**What is required**
The pictures do not go in the copy. Reproduce the rest of the entries exactly.

· · · · · · ·

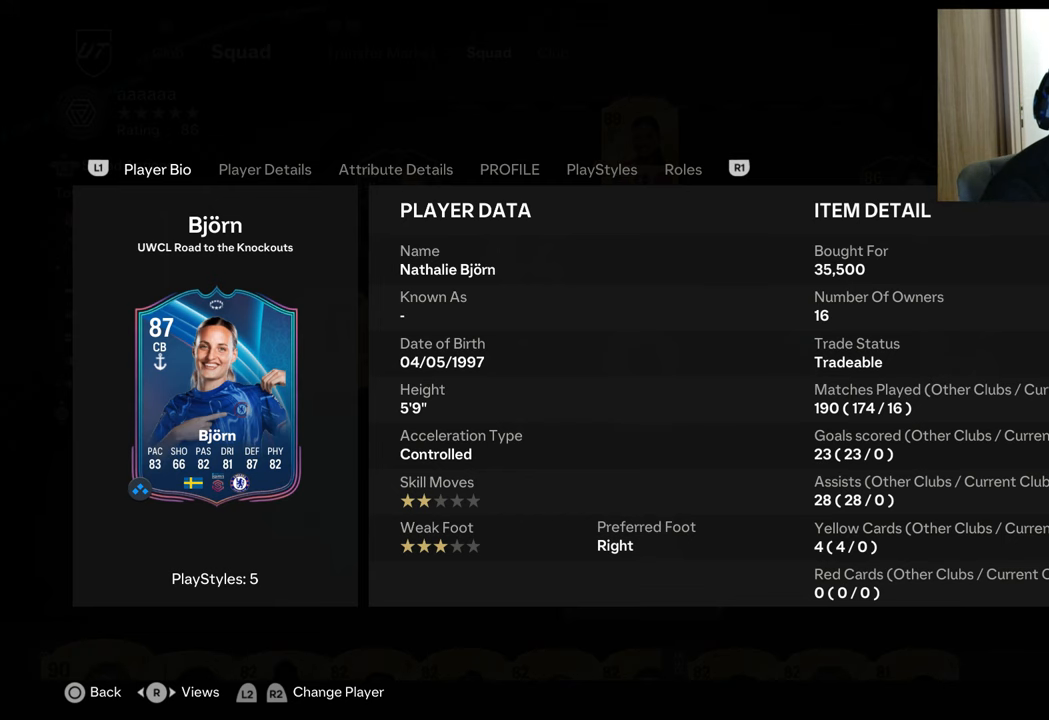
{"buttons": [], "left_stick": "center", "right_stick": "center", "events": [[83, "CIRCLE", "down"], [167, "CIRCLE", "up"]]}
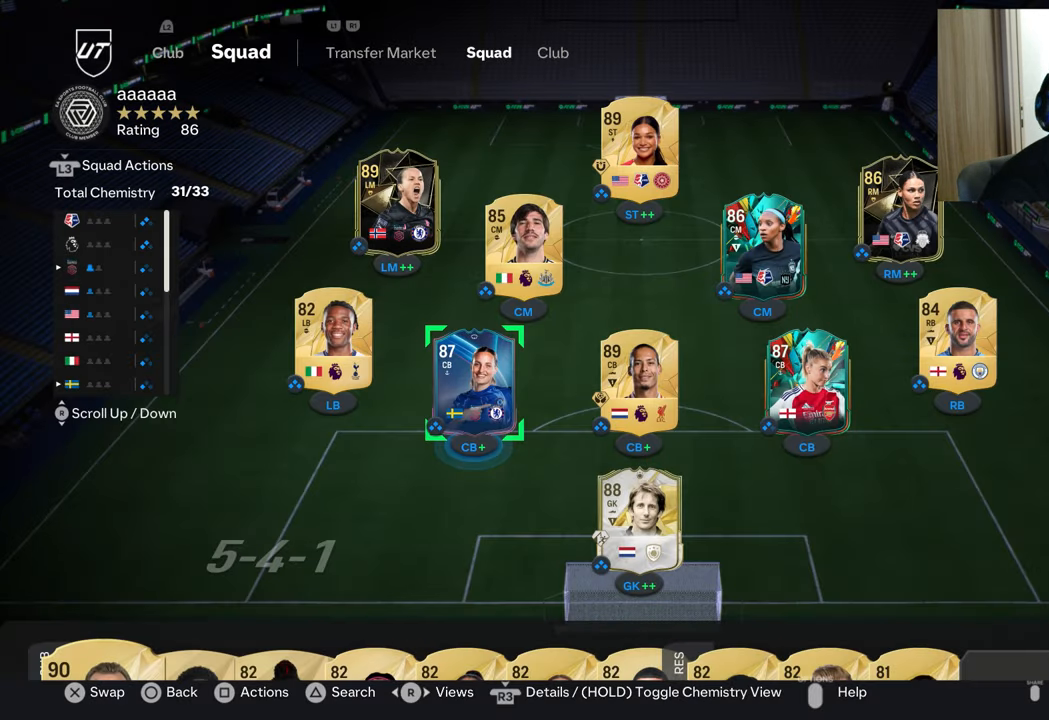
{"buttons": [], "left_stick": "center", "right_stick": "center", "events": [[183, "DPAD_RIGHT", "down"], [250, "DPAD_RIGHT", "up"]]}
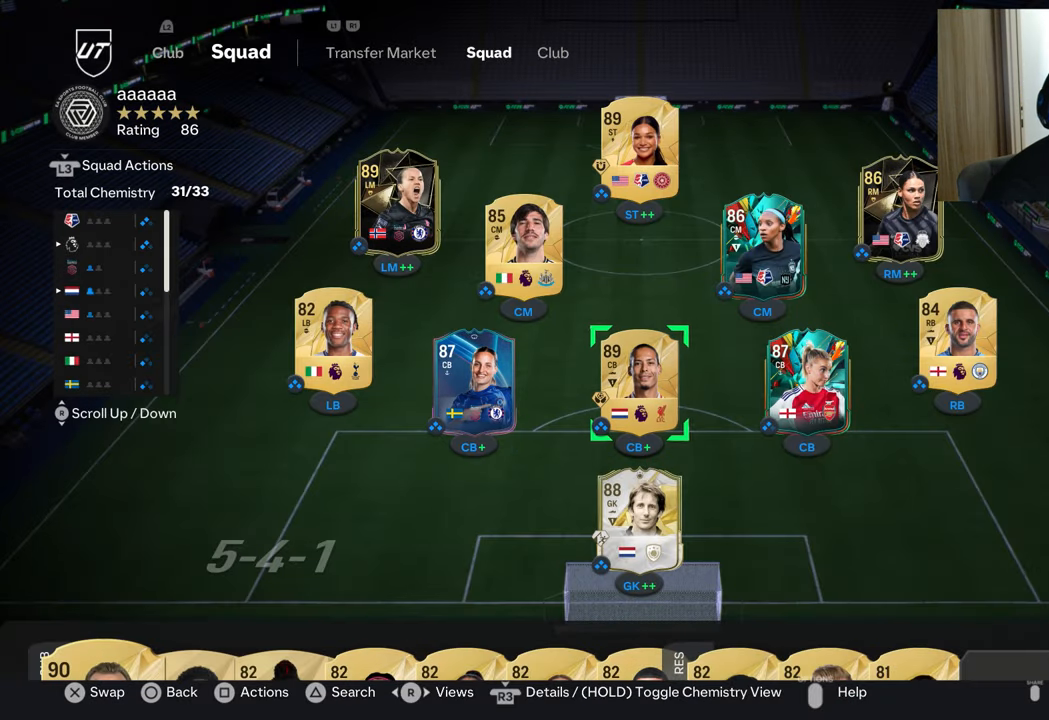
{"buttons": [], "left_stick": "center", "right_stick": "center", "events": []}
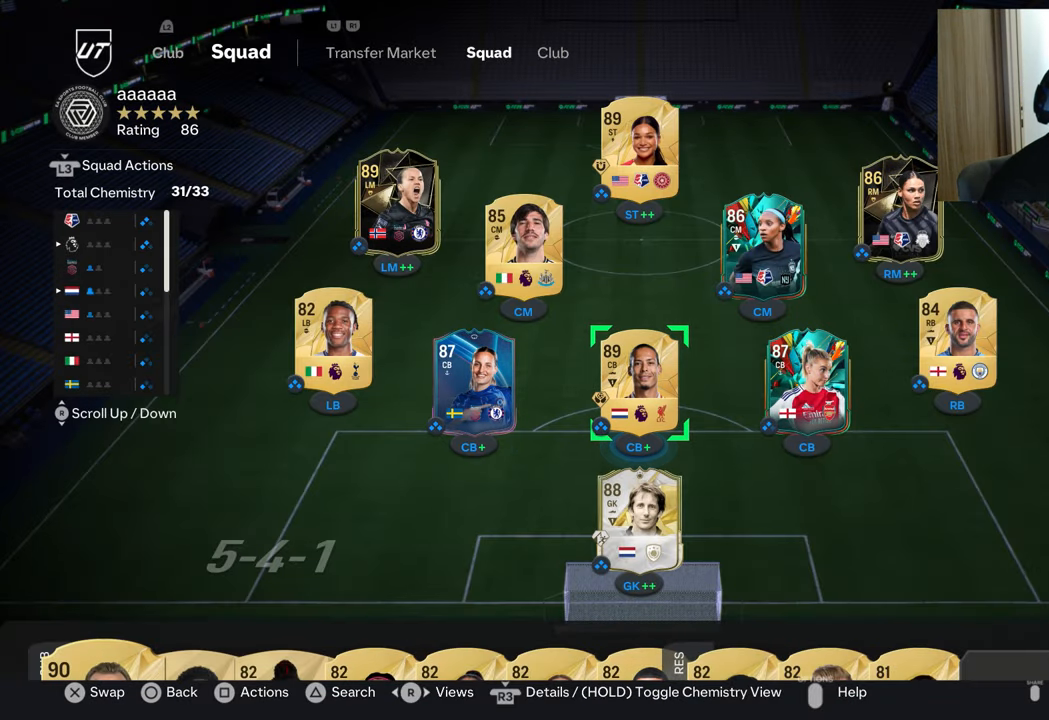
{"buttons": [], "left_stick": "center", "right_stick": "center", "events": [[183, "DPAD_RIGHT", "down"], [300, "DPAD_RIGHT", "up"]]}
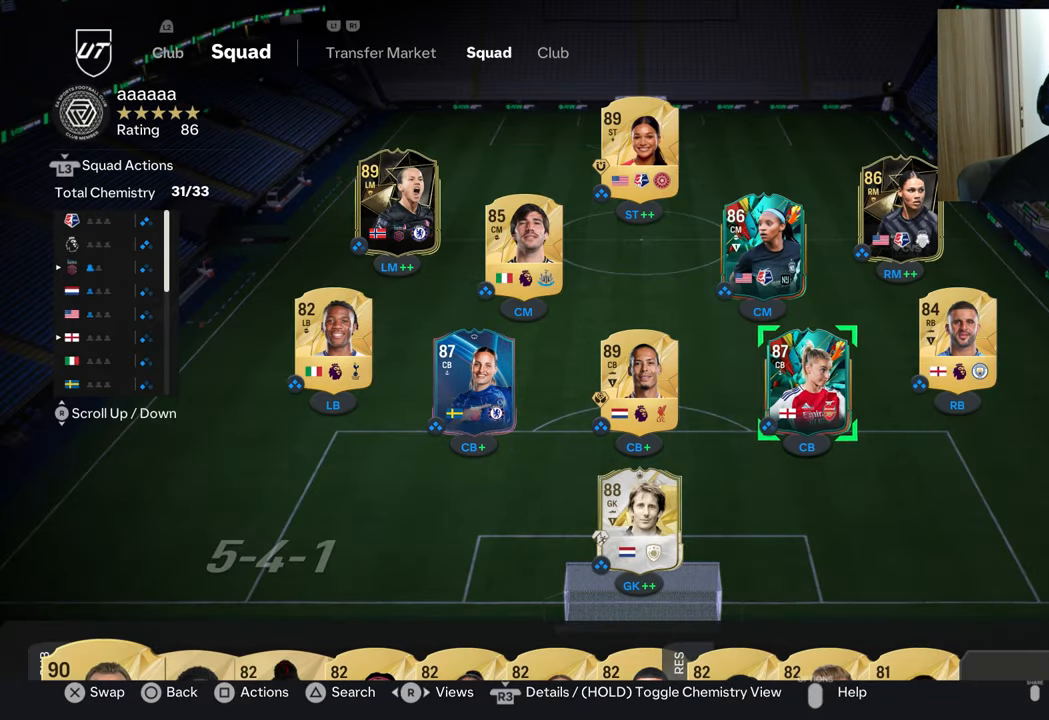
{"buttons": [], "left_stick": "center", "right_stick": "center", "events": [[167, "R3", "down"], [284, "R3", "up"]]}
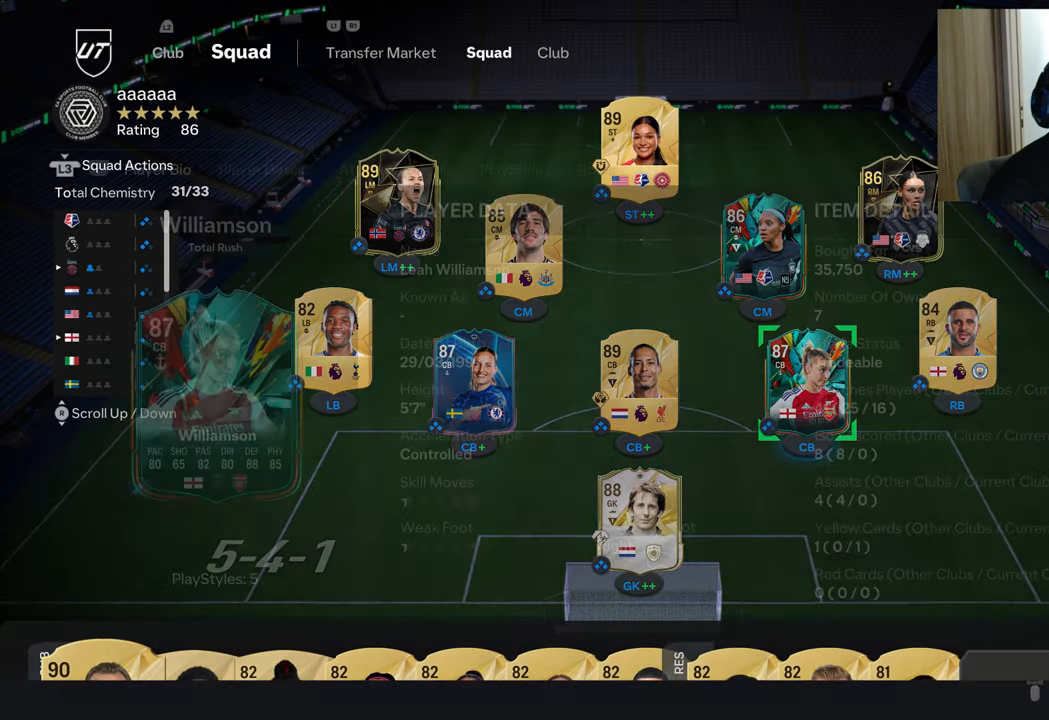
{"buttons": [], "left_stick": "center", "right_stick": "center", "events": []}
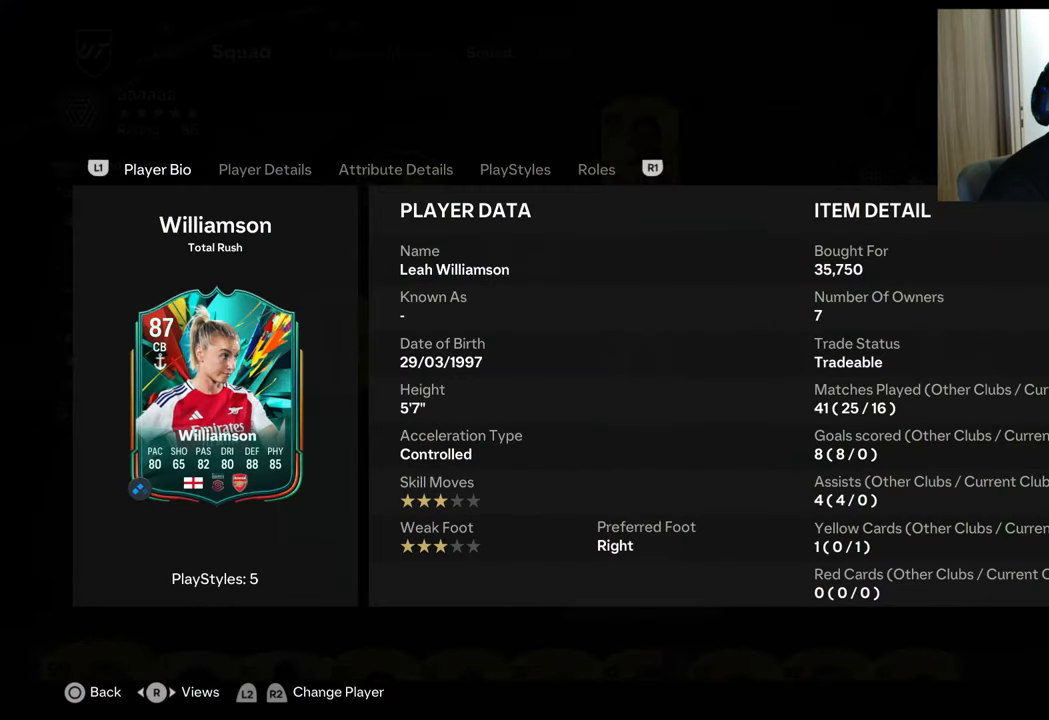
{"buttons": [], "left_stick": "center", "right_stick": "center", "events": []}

· · · · · · ·

**Solved problem**
{"buttons": [], "left_stick": "center", "right_stick": "center", "events": [[83, "CIRCLE", "down"], [167, "CIRCLE", "up"]]}
{"buttons": [], "left_stick": "center", "right_stick": "center", "events": [[183, "DPAD_RIGHT", "down"], [250, "DPAD_RIGHT", "up"]]}
{"buttons": [], "left_stick": "center", "right_stick": "center", "events": []}
{"buttons": [], "left_stick": "center", "right_stick": "center", "events": [[183, "DPAD_RIGHT", "down"], [300, "DPAD_RIGHT", "up"]]}
{"buttons": [], "left_stick": "center", "right_stick": "center", "events": [[167, "R3", "down"], [284, "R3", "up"]]}
{"buttons": [], "left_stick": "center", "right_stick": "center", "events": []}
{"buttons": [], "left_stick": "center", "right_stick": "center", "events": []}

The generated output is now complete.